A series of recently finalised banking regulations may end up costing banks tens of millions of euros each to implement.
The new standards, set by the Basel Committee on Banking Supervision and designed to reduce the risk among banks buying and selling client securities, could, according to a report by the consultancy group Oliver Wyman, cost each financial institution between €40m and €120m each to implement.
The rules are intended to dampen the chances of banks taking on too much risk to their own books when buying or selling securities from clients. This will require banks to increase their market risk capital in the hope of staving off the potential for financial collapse.
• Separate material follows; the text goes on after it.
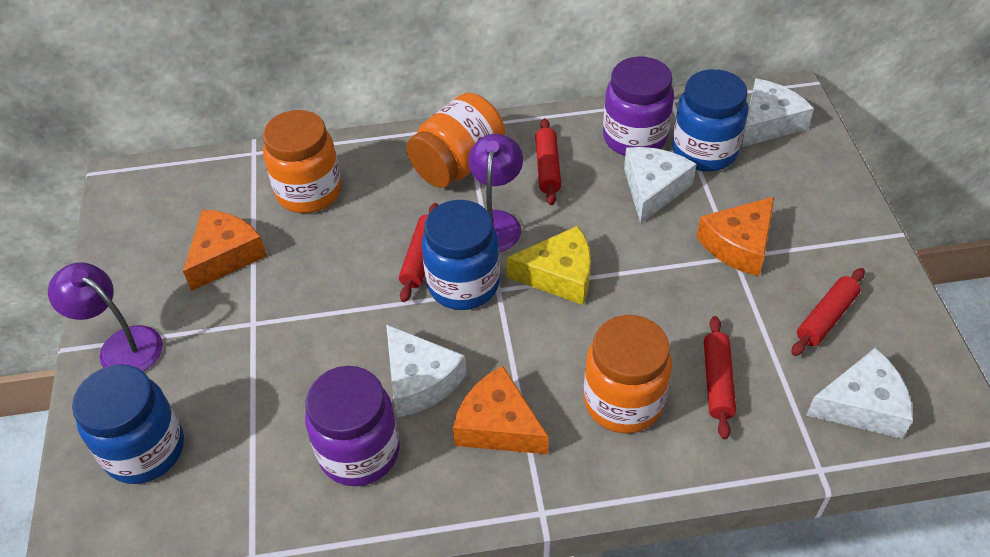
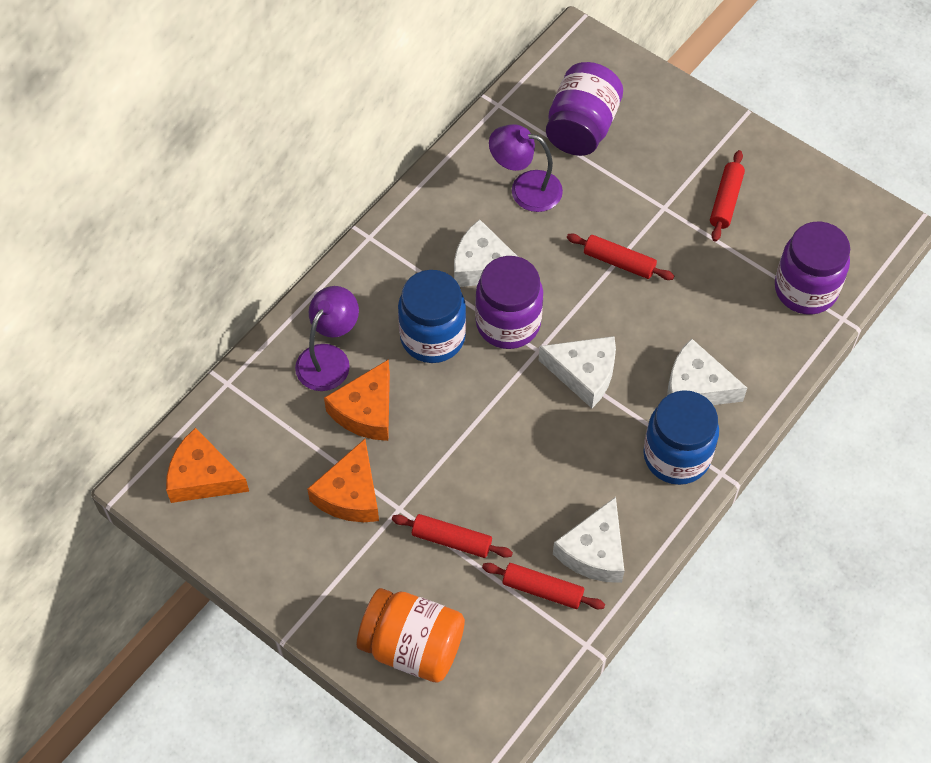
blue jar: 3 -> 2
orange jar: 3 -> 1
purple jar: 2 -> 3
yellow cheese: 1 -> 0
The requirements, in following much more stringent previous drafts of the regulation, have been seen as less draconian than previously feared. Whereas in late 2015, some were predicting that banks would be required to increase their market risk capital by an average of 74 percent, that number, in the finalised draft of the new regime, would only require banks to boost capital requirements by a median rise of 22 percent, according to the Basel Committee.
However, according to the Oliver Wyman report, the impact of the new regulations has been severely underestimated. According to Oliver Wyman Partner Rebecca Emerson, “It’s one of the most expensive regulatory programmes that banks are currently dealing with,” reported the Financial Times. Emerson also noted that, based on conversations with clients, banks have largely diverging estimates for how much it will cost to implement the newly minted rules.
Part of the reason why the regulation will be so costly is due to it requiring banks using internal risk models to have them approved by regulators desk-by-desk, rather than being able to have them agreed on a business-wide basis.